When Pepsi stood by a tone-deaf protest ad and United Airlines was slow making amends for dragging a passenger off a plane, anyone who has ever dealt with crisis management took note.
Having worked with clients on crisis management strategies ranging from sex scandals to drug busts to a political war of words, we observed with interest as these multinational corporations scrambled to manage their image.
With a proper crisis management plan that lays out the exact steps to take, a stressful situation can quickly turn into a manageable situation. Failure to have one can result in backlash and an escalation of outrage from the public.
The biggest mistake Pepsi and United Airlines both made was initially refusing to apologize. Pepsi defended its ad portraying Kendall Jenner leading a protest, while United Airlines’ CEO Oscar Munoz issued a statement justifying the forced removal of a passenger.
Pepsi and United ultimately backed off their initial stances, releasing statements apologizing for the events and moving to remediate the situations, but it was too late to stop the wave of criticism each received.
In an era when social media is the primary news source for many and the speed at which information spreads is instant, failing to quickly assess a situation can wreck an entire crisis management plan. You will lose public support and confidence if you fail to realize that the clock is not on your side and a plan needs to be ready immediately.
Maybe Pepsi and United are big enough to absorb the loss of consumers if they fail to have a sound and well-thought out crisis management plan, but are you?
Here are five essential elements of any crisis management plan.
1. Recognize the situation and act quickly
Researching and collecting all the facts dealing with the incident needs to be done immediately. This cannot wait until tomorrow. It is vital to understand the complete story, from both inside your company and the public, so treat all inquiries seriously. Take action within 24 hours.
Pinpoint the people affected and determine who the audience is. Understanding the opinion and reaction of the public is incredibly important because these are the people who are not only watching your steps very closely, but may base future consumer decisions on your actions.
2. Develop a plan
After you have gathered the facts and understand the situation, it’s now time to generate and roll out a plan. Create a timeline of action. Agree on a response as a team and stick with it – don’t go off script. You should already have a crisis management team to execute your plan. Assign a spokesperson to be the “face” of the situation, such as a CEO. A respectable figure in the company offers credibility and can be perceived as showing a high sense of concern. Make sure you keep major stakeholders aware, so they are not caught by surprise.
3. Prepare to have a media presence
How you present yourself and your company is crucial when the media spotlight is shining on you. Issue an official statement through some media platform. Prep the spokesperson to handle all of the questions and concerns he/she might have to respond to by developing talking points. Be consistent with the message and acknowledge the incident fully; you don’t always need to apologize, but you better be able to recognize when you should. The biggest mistake you could make is to lie. Backtracking on a statement after a lie will usually worsen the situation. Honesty and recognizing your faults is seen as strength and will earn you respect in the long run.
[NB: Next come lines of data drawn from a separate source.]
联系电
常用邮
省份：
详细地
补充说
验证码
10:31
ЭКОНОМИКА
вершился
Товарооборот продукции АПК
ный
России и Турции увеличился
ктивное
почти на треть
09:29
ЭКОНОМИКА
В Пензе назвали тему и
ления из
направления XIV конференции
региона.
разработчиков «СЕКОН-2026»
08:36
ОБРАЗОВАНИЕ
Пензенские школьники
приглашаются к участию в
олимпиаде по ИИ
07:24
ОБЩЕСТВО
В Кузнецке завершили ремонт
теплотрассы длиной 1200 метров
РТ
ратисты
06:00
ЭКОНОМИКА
4. Understand the role of social media
Social media is not only a place where news is spread at a rapid rate but it is also a forum for people to react. Having a social media presence will help you understand how people are feeling about your company and clear up any misunderstandings before they spread. Social media is a way for you to communicate directly to your audience in a timely manner. The public simply wants to know what is going on and what you are going to do about it. Utilize this platform as a way to open a line of clear communication to keep your audience in the loop.
5. Have a post-crisis plan
After the media firestorm is over, you may think you are in the clear. You are not, especially if you are a smaller company. Unless you are prepared with enough content to bury the incident in search queries, references to the event will remain at the top of your Google search results. This can detract potential customers and employees. To push your incident down on the search results, publish new and engaging content that brings out the best about your company.